By Vidisha Nainwal
As the word suggests, JAGAR comes from the Sanskrit root, JAGA which means to be woken up. It is defined as a process by which any god or deceased person’s spirit or soul is called or woken up from its dormant state and asked for favours or solutions to certain problems being faced by a particular person. To perform jagar, music is used as the medium to invoke the spirits, which makes it an important aspect of the process. In case you are still wondering what actually jagar is, let me put it in a simpler way, recall the time when you witnessed some people at temples or during jagrans (which is an all-night vigil including songs and dance in honour of a deity) in a frenzy mood, dancing to the rhythmic beats of the dhol, chanting of the prayers and claps, as if in a trance. Yes, you got it right! Many of us know it by the name, “Mata aana” or “devi aana”, which is a type of jagar wherein the person is considered to be possessed by the divine power.

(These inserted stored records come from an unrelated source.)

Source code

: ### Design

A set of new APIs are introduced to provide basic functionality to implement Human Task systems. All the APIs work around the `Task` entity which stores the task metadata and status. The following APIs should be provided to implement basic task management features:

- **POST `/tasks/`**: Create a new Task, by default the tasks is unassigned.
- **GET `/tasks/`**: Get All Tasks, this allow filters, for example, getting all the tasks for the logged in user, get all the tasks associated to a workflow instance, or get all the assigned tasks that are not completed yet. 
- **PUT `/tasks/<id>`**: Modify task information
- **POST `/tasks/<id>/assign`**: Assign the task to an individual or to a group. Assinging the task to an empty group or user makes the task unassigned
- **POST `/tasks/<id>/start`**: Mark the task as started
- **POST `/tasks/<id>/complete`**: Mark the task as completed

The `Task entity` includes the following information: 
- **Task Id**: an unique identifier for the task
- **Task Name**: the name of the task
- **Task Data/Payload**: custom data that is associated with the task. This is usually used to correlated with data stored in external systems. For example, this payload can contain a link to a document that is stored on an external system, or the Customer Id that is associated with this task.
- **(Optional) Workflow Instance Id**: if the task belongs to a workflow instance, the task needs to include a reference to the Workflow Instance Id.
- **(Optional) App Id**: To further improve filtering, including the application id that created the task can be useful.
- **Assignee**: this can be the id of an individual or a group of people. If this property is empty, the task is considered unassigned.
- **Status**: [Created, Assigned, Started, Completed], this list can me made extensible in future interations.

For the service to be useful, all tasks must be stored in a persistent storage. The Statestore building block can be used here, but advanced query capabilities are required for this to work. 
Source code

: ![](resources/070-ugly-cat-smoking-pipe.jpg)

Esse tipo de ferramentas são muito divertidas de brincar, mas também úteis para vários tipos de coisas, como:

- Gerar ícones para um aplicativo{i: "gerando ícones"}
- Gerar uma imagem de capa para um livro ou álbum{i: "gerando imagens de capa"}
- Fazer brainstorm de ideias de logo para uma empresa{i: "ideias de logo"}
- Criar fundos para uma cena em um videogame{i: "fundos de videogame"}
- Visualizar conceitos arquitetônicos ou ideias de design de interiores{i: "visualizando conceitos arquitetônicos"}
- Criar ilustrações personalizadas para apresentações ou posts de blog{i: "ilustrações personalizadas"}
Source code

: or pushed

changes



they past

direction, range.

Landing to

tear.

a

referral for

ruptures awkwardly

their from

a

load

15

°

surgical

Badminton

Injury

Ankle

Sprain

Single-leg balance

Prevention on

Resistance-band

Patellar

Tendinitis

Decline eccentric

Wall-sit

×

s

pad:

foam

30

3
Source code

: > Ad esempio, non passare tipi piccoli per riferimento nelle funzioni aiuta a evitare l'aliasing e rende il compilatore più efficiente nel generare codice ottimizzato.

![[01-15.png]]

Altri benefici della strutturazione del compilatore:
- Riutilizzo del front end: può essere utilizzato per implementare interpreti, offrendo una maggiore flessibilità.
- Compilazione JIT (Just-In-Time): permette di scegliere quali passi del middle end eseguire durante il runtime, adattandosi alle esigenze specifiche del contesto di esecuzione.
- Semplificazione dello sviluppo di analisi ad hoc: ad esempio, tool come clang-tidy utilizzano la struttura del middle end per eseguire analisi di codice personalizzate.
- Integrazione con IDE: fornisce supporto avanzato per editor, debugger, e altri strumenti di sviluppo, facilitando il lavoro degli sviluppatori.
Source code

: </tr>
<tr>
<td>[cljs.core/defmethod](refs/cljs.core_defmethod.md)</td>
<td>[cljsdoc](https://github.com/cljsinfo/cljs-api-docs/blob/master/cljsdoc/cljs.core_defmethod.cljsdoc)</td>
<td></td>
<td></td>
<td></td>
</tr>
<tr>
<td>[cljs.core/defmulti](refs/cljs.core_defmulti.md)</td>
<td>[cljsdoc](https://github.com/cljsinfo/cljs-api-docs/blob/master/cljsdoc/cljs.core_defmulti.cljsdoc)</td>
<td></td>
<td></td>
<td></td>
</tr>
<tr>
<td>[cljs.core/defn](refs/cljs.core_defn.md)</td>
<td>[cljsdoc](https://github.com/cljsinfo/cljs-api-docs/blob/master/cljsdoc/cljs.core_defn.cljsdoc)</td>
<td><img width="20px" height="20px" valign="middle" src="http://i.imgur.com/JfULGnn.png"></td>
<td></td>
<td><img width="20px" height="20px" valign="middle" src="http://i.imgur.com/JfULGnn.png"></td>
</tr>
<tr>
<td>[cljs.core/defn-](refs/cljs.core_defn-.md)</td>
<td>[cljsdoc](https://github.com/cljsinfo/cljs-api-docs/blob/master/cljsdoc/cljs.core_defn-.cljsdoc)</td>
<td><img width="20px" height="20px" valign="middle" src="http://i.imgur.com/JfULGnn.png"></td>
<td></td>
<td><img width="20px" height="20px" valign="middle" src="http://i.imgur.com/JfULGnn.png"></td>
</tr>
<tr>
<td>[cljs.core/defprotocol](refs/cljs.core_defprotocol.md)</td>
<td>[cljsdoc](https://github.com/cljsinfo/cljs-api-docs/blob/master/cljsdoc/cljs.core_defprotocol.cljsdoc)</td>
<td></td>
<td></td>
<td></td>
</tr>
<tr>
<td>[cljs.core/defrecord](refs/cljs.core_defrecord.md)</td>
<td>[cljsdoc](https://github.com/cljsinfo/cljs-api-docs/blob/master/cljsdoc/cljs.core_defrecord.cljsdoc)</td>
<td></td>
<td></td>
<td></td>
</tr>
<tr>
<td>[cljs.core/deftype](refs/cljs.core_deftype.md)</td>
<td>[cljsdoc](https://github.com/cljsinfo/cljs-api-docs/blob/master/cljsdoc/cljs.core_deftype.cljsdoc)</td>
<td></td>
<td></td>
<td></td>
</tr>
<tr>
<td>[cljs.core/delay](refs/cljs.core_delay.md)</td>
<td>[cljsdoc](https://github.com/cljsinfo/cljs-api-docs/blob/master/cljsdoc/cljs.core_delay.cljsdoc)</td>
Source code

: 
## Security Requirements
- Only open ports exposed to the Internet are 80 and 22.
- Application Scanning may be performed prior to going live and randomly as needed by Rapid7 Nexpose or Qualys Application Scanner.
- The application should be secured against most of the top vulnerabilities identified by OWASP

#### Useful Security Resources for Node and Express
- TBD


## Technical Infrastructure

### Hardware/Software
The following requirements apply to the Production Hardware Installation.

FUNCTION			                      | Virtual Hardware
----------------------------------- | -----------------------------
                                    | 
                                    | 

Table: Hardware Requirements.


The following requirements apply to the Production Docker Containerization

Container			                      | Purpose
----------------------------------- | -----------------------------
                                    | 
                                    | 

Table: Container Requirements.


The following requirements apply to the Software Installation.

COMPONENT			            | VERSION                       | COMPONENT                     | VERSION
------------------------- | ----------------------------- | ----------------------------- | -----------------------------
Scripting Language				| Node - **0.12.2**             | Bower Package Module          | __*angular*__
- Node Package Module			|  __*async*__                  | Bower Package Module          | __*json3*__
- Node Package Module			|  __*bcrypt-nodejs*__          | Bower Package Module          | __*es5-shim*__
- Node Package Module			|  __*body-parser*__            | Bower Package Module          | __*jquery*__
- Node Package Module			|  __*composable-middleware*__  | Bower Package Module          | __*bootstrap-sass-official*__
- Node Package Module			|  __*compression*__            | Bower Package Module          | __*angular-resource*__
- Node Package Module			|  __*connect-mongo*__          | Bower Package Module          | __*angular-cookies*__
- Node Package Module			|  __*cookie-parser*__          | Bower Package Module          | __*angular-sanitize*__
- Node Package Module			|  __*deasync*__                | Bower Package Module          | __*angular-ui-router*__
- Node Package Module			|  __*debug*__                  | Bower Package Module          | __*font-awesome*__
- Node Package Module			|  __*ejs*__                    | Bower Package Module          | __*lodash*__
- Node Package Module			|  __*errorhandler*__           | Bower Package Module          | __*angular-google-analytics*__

The process of jagar requires three members namely, the JAGARIYA, the DAGARIYA and the SYONKAR. The jagariya or the singer sings the ballad of gods with reference to the great epics like Mahabharata and Ramayana and is the one who leads the ritual. The dagariya is the one who acts as the medium of incarnation for the gods and the spirits while the syonkar organizes the jagar in his home to seek supernatural intervention.To clarify the purpose of this process, it is necessary to mention that jagar is very closely related to the idea of divine justice and is often performed to seek penance for a crime or seek justice for some injustice.
Often regarded as the cultural and musical heritage of UTTARAKHAND, jagar is particularly practiced in the KUMAON and GARHWAL regions. Considering the first paragraph, let me introduce you to the two types of jagar: DEV JAGAR and BHUT JAGAR .The former is defined as the invocation of a god while the latter one is defined as the invocation of a deceased person’s spirit or soul in the medium’s body. As far as bhut jagar is concerned, it plays an important role in performing exorcism of a person. Exorcism is defined as the attempted expulsion of a supposed evil spirit from a person’s body. So, by invoking the evil spirit inside a person’s body and with the help of certain essential mantras and prayers, the evil soul can be cast out of the body of the dagariya by the jagariya.
Jagar is carried out in the following steps. Firstly, the room in which it is to be performed is purified by certain sacred processes under the guidance of the jagariya. Once purified, the sacred fire which is traditionally known as the DHUNI is lit, for HOMA. Homa is a ritual, wherein an oblation or any religious offering is made into the fire. As mentioned previously , the most important element of the process , that is music, is supported by percussion instruments native to the Uttarakhandis like the HURKA, DHOL, DAMAU and THALI .After the place has been set up properly and the necessities of the process fulfilled, the actual ritual begins.
Jagar begins with the chanting of the SANJHVALI GEET, wherein all the Gods are remembered and their names are repeated and assistance is sought for the successful completion of the process. It is then followed by the BIRTVAI, during which the spirit that is being invoked upon is praised and ballads relating to his or her adventures and his or her life are sung out loud. The next stage is known as the AUSAN, wherein the beats of the HURKA and the other instruments are slowly increased in cohesion.It is during this stage that the dagariya starts going into a trance with frenzied movement. And once the spirit gets inside the body, it is thereafter questioned regarding the problems faced by the syonkar.
Now that the ceremony nears its end, KAKH RAMAN, which is the ash also known as BIBHUTI obtained from the HOMA, is applied on the foreheads of all the people present. Thereafter, some natives express their DAINIK VICHAR, which involves thinking about the provider, the God and the way he provides for us. It is followed by the priest ritually blessing the people present by praying for their prosperity, also known as the ASHIRWAD. Finally, the spirits are requested to return or PRASTHAN for their respective heavenly abodes during this concluding stage. Not to forget, there also exists another essential part of this ritual known as the GURU AARTI, which is based on the local belief that all Gods and the Demi-Gods in the local assemblage of Kumaon are believed to be the disciples of GURU GORAKHNATH and therefore, he too is pacified and remembered and his protection is also sought.
Now that you are familiar with jagar, it is absolutely fine to doubt its credibility and question its practice. You might be wondering why jagar still needs to be practiced in the 21st century, which is often described as the era that has witnessed great scientific innovations and has almost reduced our belief in the supernatural to nil. Let us try to analyze the situation from the point of view of the people residing in these hilly regions where the practice of jagar is quite common. Apparently, the bitter life of the hills and the lack of basic amenities coupled with isolation and continuous vulnerability to the eccentricities of nature, it becomes absolutely necessary to have something to fall back upon, which is considered to be stronger than the above problems. Hence, this has led people to possess a strong belief in the paranormal phenomenon and various folk gods, who have slowly gained reverence of the hill dwellers.